Nearly five months after undergoing surgery on his left knee, Anaheim Ducks
defenseman Francois Beauchemin
could be back in the lineup this weekend for the club's final push for a playoff berth.
Beauchemin tore the anterior cruciate ligament in his knee on Nov. 14 in a game against Nashville and underwent surgery soon after. The 28-year-old defenseman, in his fourth season in Anaheim, first began skating with the team on March 20 and has started practicing at full speed.
When asked if he's sees the light at the end of the tunnel, Beauchemin smiled and said, "Finally. I see it.
"I met with the doctor Sunday during the game [against San Jose]," Beauchemin said. "We came to the conclusion that I can go hard this week. If there's no soreness or setback, maybe there's a possibility that I play this weekend."
The Ducks entered Tuesday in seventh place in the Western Conference -- but do not play again until Friday, when they host Dallas. They are jockeying with Nashville and St. Louis for the final two spots in the West. Anaheim finishes its regular season Saturday night in Phoenix.
Beauchemin may not be the only addition to the blue line. Veteran Bret Hedican could also return after sitting out the last 17 games because of recurring back spasms.
"I think both of them have the ability to step into the lineup and play," Anaheim coach Randy Carlyle said after practice Tuesday. "I think it'll be a positive contribution. If we didn't think there were going to be able to make a positive, we wouldn't put them in the lineup.
"We feel it's a necessity for them to play and they can make a contribution. They're not going to play top-four minutes; bottom line, first game back after six months and the other [Hedican] is probably eight weeks. We're not going to put them in situations where they can't possibly have success."
Beauchemin had 4 goals and 1 assist in 18 games before the injury. In his four seasons with the Ducks, the native of Sorel, Quebec, has averaged more than 25 minutes of ice time as a top-four defender and has spent much of his time as captain Scott Niedermayer's partner.
Normally six months of recovery time are required for an ACL tear but Beauchemin is well ahead of schedule, according to Carlyle.
"That's a testament to his work ethic," Carlyle said. "Every barrier, he's burst by. That's a huge accomplishment."
Beauchemin said his knee feels better than he thought it would at this time and wanted to see how it responded after a regular-season game in order to prepare for the playoffs, if the Ducks reach the postseason.

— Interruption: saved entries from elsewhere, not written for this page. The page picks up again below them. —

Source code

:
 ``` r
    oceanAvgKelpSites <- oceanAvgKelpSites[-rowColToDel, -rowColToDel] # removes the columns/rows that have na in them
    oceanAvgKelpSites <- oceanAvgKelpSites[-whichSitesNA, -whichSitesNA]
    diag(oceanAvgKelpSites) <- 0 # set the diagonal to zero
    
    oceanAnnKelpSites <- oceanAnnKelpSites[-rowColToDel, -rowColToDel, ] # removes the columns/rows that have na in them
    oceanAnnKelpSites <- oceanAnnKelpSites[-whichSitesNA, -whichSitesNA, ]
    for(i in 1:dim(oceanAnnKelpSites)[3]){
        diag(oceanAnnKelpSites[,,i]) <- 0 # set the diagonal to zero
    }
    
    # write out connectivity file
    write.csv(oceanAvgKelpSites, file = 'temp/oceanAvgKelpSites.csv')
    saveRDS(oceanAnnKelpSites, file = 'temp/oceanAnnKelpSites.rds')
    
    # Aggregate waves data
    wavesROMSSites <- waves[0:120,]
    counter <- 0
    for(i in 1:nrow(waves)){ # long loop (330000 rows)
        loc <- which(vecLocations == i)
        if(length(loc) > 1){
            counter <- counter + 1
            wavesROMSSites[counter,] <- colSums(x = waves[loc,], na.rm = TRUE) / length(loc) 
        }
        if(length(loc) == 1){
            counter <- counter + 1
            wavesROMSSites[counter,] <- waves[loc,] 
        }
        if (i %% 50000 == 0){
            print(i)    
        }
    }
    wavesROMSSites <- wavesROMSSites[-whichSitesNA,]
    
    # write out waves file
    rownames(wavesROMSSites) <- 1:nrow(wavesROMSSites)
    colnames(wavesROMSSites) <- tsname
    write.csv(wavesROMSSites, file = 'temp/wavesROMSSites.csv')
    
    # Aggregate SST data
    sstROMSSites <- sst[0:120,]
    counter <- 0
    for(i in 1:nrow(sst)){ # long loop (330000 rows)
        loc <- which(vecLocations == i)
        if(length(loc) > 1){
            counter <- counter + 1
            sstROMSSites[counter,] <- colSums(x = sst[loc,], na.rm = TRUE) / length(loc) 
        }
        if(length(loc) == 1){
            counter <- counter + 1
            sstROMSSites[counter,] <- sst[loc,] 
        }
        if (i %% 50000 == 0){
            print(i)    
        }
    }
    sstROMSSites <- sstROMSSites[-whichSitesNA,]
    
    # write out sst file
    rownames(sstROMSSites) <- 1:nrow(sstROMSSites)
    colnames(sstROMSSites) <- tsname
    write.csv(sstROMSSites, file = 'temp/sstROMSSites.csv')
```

"I don't have any expectations, actually," he said. "I just want to go out there and do my best. See how I feel and try to play my game again. Be physical. Like I said, I'm not going to know until I get out there how it's going to feel. Hopefully I'll feel good and play the physical game that I play."
Beauchemin said his status as a potential unrestricted free agent on July 1 had no bearing on any decision to get into the lineup before the regular season ends.
"That was not an issue at all," he said. "The most important thing for me was to get back healthy. You don't want to take any chances with that kind of injury, coming back too early and not ready, hurting yourself and going through another surgery.
"That's the worst-case scenario that can happen. Going out there so that teams can see you wasn't the plan at all."
The 38-year-old Hedican said he has taken his rehab more slowly following some setbacks but added that "as soon as I feel like this body can do it, I'm going to try to get back in there.
"The only thing I'm thinking about right now is trying to get back in there and trying to help where I can help at," Hedican said. "This team is playing some good hockey and obviously making the playoffs is our main goal right now. I hope we can do that. Give a guy like me a chance to hopefully get back in there and contribute."
Hedican was impressed with seeing Beauchemin back in action.
"Where'd he come from?" he joked. "The guy's making me look good out there. It's great to see a guy who's worked so hard get out there and practice with the guys. It's hard to be going through a tough injury like that for as long as you recover on it."